TASK DETAILS ▸
Retype only the lines at the head of the records, first through the one with "Interpreter name", exactly as written.

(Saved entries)
········

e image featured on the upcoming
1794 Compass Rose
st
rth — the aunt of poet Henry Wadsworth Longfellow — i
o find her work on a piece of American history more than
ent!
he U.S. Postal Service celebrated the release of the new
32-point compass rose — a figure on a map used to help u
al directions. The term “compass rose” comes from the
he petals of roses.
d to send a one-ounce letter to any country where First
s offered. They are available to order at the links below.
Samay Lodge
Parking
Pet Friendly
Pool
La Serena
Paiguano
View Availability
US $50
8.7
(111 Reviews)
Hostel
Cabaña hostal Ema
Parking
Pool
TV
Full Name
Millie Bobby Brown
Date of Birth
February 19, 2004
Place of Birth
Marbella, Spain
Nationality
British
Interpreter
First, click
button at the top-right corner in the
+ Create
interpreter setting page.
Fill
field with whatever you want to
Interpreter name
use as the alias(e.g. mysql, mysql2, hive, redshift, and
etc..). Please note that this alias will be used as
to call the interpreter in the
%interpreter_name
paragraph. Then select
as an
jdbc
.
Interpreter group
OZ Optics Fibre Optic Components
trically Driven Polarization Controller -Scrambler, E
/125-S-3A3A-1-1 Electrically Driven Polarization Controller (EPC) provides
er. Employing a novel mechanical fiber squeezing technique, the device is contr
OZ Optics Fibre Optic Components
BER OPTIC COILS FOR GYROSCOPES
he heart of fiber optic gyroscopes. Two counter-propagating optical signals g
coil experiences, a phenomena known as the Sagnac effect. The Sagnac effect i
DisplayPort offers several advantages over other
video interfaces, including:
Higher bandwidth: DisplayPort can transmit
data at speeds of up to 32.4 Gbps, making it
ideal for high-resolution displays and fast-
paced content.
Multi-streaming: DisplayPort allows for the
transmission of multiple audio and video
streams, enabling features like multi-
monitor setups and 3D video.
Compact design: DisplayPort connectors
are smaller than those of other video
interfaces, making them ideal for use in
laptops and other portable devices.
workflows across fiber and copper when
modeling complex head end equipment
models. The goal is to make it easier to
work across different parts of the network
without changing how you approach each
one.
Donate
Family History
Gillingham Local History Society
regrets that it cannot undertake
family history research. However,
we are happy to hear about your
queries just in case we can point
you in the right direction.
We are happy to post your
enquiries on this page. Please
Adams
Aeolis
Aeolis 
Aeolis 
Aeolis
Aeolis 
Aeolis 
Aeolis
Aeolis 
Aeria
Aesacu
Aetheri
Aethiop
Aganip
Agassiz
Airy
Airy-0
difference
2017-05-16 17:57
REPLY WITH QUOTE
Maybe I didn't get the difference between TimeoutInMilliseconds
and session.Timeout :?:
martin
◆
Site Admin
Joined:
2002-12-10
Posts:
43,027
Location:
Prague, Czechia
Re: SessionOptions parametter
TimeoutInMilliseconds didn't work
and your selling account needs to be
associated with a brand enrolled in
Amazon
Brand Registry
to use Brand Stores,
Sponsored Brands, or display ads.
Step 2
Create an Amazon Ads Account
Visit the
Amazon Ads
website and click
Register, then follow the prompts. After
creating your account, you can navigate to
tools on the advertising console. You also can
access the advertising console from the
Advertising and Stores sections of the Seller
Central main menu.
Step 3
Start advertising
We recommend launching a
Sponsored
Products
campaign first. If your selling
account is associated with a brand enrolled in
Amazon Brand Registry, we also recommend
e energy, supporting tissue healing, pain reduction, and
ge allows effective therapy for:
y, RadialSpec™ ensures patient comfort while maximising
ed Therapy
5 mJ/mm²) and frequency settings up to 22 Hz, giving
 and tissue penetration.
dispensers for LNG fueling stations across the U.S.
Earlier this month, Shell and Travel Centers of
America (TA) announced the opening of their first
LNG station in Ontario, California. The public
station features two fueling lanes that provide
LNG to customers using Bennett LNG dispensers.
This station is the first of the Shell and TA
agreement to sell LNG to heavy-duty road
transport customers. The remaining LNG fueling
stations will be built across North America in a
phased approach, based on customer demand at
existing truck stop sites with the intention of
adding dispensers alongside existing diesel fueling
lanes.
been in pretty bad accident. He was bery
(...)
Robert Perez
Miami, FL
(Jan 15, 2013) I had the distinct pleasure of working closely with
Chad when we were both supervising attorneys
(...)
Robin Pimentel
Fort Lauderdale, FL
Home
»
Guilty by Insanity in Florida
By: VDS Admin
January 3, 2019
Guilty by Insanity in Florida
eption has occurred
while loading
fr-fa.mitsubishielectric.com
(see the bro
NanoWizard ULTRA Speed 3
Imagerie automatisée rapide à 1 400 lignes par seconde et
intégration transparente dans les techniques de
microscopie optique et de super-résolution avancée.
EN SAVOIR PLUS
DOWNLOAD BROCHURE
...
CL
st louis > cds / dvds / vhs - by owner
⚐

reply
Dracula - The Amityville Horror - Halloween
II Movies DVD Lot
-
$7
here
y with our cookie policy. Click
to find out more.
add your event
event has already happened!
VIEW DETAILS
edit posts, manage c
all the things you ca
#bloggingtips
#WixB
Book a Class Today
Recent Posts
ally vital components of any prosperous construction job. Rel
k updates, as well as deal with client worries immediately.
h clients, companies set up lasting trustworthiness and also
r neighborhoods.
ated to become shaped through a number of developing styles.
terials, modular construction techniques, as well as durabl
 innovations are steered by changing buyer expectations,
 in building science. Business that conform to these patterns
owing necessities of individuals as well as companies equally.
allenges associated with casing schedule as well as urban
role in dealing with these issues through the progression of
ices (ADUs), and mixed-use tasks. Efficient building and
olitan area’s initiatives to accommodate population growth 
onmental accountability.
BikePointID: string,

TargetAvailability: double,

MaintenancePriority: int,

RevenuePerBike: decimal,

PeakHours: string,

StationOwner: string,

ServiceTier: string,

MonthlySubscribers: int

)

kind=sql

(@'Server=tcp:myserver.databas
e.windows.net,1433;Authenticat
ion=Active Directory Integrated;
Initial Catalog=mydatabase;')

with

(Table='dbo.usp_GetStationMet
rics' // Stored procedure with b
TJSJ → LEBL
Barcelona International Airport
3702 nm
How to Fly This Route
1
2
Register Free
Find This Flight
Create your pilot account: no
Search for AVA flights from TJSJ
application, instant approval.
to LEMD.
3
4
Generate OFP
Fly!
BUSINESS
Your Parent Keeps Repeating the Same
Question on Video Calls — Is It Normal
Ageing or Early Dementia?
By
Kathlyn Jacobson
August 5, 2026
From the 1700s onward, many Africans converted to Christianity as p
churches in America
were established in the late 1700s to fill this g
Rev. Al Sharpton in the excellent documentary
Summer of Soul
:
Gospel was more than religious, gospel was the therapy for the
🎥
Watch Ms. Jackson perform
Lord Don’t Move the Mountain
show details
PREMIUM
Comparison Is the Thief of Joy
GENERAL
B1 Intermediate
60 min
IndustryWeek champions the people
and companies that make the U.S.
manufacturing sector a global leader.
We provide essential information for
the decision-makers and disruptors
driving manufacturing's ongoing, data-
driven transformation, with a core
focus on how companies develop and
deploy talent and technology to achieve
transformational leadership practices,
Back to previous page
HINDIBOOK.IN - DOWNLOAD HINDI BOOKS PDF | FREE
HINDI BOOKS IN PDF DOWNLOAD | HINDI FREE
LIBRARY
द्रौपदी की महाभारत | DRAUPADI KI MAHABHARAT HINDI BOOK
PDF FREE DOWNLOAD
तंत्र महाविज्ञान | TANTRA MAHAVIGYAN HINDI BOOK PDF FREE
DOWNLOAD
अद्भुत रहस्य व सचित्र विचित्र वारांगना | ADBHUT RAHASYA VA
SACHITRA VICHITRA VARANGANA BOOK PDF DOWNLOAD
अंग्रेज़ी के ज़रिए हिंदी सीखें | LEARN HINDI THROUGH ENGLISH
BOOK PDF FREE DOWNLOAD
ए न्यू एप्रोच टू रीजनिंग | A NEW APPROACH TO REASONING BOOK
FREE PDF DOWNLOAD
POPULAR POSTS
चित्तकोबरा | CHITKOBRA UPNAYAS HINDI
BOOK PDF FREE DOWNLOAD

········

EXERCISE SOLUTION ▸
e image featured on the upcoming
1794 Compass Rose
st
rth — the aunt of poet Henry Wadsworth Longfellow — i
o find her work on a piece of American history more than
ent!
he U.S. Postal Service celebrated the release of the new
32-point compass rose — a figure on a map used to help u
al directions. The term “compass rose” comes from the
he petals of roses.
d to send a one-ounce letter to any country where First
s offered. They are available to order at the links below.
Samay Lodge
Parking
Pet Friendly
Pool
La Serena
Paiguano
View Availability
US $50
8.7
(111 Reviews)
Hostel
Cabaña hostal Ema
Parking
Pool
TV
Full Name
Millie Bobby Brown
Date of Birth
February 19, 2004
Place of Birth
Marbella, Spain
Nationality
British
Interpreter
First, click
button at the top-right corner in the
+ Create
interpreter setting page.
Fill
field with whatever you want to
Interpreter name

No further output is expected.